====== Data ======

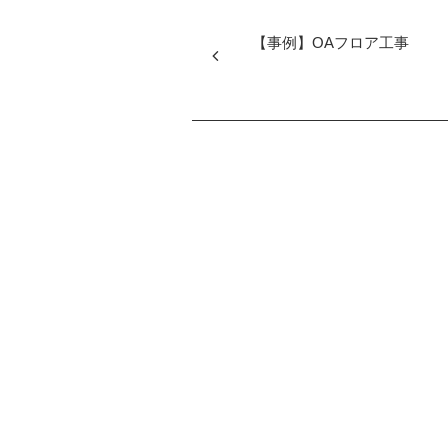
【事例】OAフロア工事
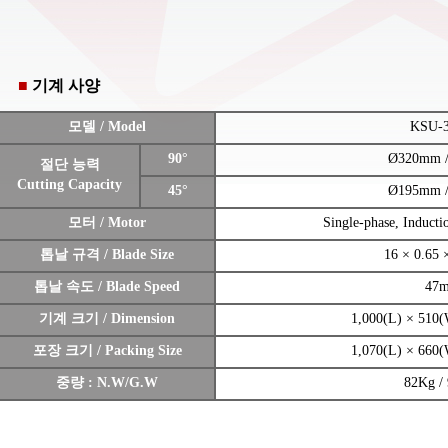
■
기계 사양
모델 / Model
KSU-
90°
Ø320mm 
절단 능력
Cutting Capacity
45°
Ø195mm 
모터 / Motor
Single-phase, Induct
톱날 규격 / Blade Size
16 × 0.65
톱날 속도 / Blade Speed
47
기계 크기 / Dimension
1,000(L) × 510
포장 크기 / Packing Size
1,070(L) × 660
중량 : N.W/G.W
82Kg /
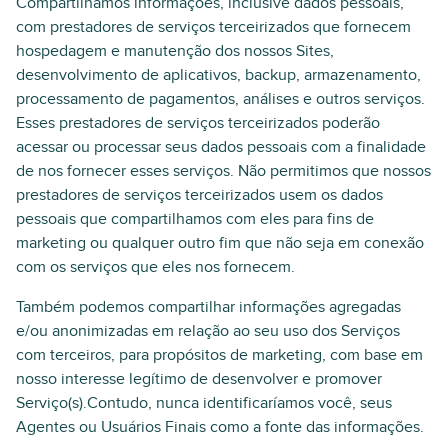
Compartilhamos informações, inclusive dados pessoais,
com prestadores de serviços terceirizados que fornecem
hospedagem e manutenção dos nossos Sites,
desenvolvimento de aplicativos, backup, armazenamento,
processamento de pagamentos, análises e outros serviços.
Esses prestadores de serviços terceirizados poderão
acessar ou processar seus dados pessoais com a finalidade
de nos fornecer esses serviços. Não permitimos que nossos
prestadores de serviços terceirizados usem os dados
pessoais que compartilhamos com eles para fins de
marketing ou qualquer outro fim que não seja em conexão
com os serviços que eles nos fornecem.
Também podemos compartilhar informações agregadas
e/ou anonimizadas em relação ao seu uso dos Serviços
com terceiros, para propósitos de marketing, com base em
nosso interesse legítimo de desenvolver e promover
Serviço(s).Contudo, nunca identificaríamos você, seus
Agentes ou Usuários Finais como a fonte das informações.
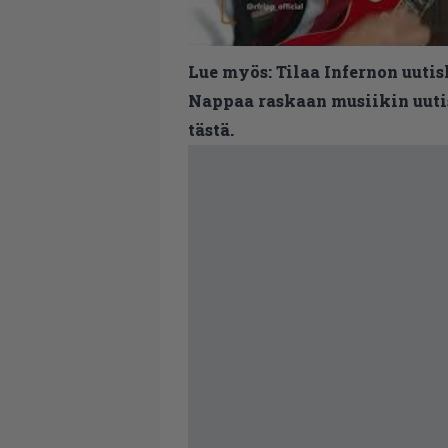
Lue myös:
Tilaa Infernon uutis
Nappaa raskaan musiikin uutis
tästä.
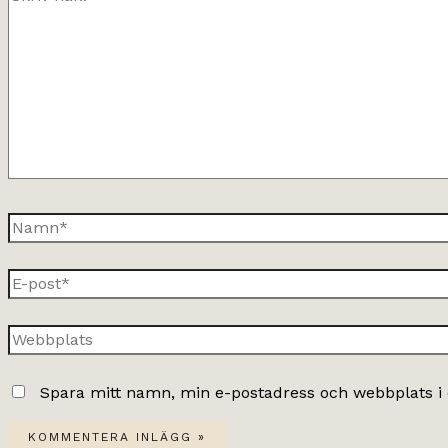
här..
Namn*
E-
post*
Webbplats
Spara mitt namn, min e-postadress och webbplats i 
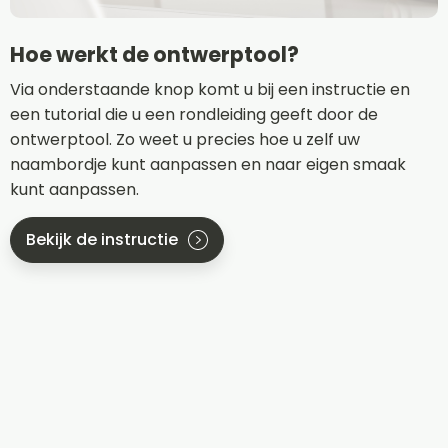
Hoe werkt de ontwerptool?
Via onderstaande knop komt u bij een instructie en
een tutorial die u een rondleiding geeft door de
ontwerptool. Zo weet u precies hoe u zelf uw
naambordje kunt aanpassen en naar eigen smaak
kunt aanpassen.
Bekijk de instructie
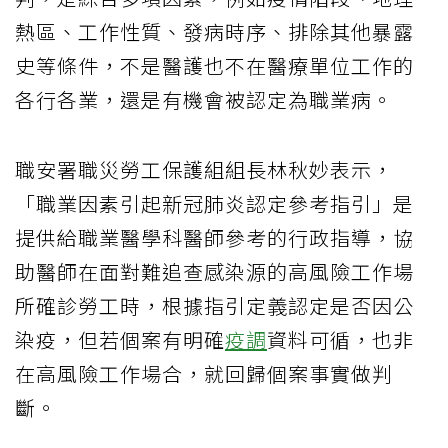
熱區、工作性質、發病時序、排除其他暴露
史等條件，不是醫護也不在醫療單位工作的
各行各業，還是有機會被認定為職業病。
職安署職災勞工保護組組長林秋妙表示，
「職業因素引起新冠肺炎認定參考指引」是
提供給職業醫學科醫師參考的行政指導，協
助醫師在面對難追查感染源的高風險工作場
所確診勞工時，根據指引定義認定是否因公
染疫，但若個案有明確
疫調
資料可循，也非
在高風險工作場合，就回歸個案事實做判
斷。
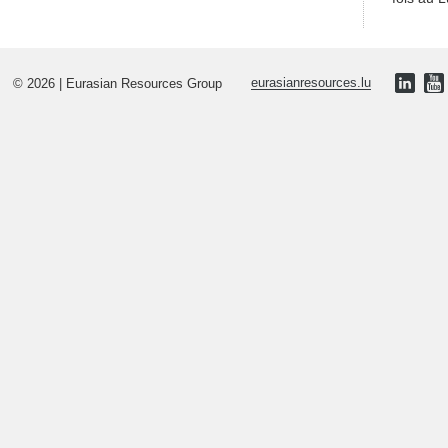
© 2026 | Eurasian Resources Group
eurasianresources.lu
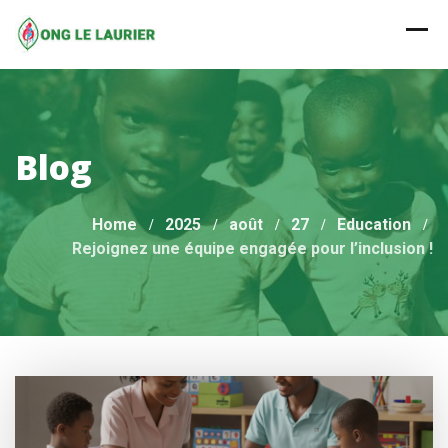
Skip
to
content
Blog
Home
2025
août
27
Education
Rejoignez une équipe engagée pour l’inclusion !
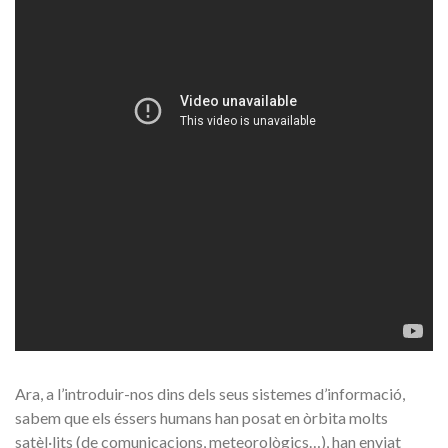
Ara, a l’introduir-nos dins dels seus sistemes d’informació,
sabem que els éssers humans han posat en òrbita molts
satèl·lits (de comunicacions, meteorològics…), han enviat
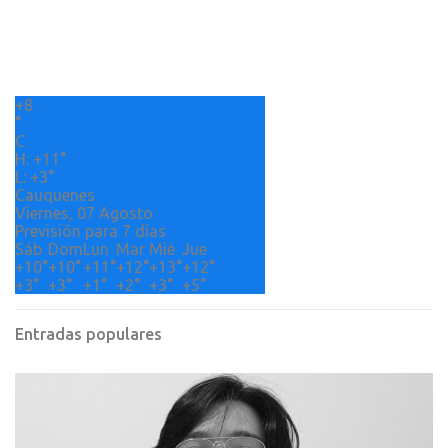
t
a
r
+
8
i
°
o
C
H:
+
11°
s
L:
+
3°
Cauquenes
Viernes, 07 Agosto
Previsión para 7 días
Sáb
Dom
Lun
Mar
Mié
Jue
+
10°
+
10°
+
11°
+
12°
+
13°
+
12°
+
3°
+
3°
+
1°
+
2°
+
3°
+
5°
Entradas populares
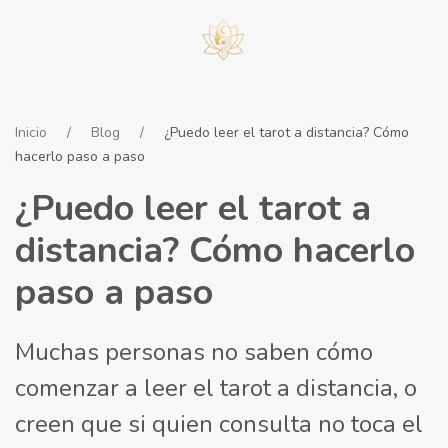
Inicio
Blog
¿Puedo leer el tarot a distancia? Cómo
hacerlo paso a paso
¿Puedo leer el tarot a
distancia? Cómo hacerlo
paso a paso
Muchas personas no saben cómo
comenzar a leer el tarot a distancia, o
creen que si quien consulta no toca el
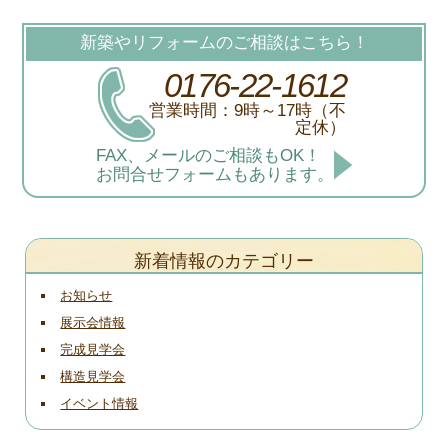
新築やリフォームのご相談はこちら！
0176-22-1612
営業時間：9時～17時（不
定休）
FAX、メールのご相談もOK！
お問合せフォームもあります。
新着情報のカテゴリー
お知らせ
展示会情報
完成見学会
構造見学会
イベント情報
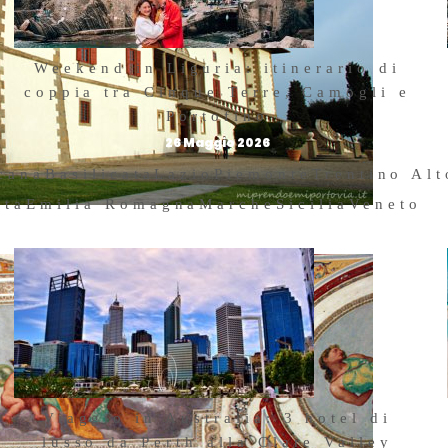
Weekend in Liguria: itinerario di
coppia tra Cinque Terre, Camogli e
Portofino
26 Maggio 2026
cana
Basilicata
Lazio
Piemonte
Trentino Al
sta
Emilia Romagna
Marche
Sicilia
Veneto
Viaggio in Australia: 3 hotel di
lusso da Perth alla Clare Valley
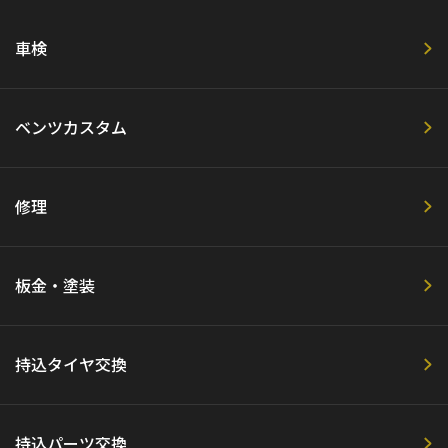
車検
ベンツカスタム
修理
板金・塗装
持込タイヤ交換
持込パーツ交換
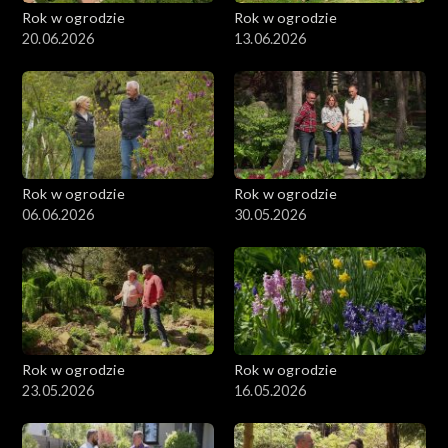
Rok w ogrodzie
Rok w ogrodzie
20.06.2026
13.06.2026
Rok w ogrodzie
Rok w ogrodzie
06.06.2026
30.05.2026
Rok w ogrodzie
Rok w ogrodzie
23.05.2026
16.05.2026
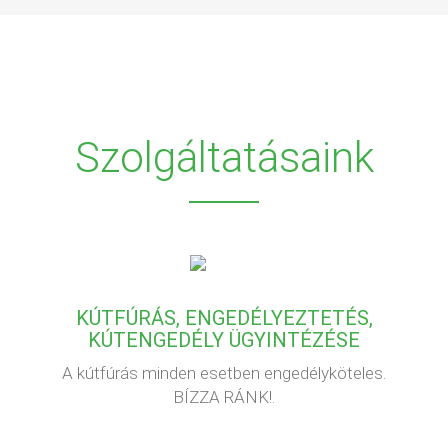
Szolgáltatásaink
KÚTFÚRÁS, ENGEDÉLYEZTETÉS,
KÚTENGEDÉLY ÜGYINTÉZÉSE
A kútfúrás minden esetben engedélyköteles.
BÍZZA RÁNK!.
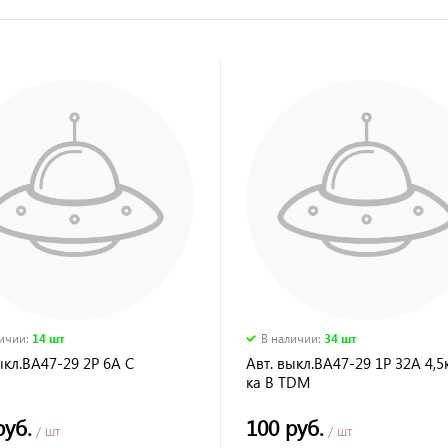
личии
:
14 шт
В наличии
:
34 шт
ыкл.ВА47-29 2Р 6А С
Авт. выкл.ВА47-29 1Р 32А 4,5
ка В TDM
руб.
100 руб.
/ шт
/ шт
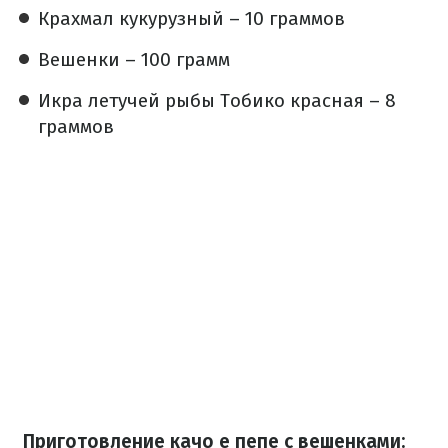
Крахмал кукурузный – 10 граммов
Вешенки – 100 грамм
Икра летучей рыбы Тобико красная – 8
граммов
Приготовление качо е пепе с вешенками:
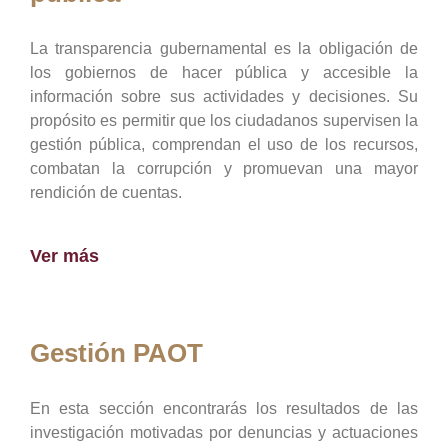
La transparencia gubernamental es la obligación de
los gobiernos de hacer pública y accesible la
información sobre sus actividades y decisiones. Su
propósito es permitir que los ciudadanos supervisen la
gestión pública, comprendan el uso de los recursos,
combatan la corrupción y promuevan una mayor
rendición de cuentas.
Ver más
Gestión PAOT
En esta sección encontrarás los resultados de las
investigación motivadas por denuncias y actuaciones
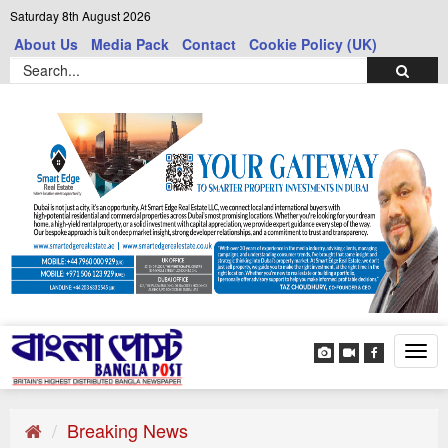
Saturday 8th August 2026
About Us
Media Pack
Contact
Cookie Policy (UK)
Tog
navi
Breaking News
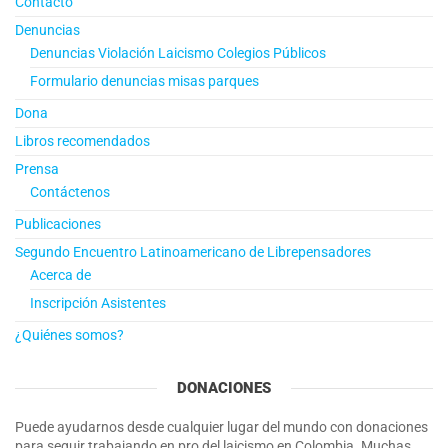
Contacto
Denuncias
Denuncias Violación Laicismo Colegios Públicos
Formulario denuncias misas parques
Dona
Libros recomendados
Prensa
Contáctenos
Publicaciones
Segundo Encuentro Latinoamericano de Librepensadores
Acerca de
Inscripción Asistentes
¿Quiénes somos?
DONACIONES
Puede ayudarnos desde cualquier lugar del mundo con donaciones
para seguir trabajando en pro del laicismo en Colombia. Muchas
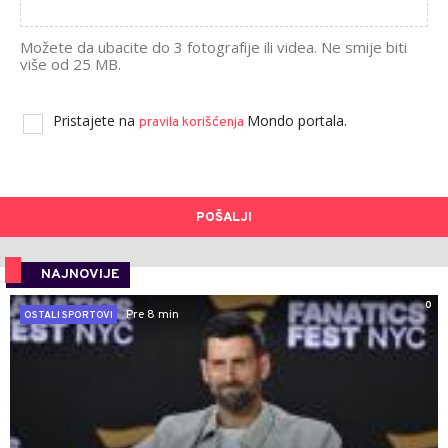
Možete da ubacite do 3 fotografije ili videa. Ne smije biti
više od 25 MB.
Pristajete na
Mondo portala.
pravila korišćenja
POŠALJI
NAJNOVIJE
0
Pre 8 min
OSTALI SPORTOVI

======

Pull out every line above that contains the word "leer". Copy each one without changes.

**Answer**.
¿Puedo leer el tarot a distancia? Cómo
¿Puedo leer el tarot a
comenzar a leer el tarot a distancia, o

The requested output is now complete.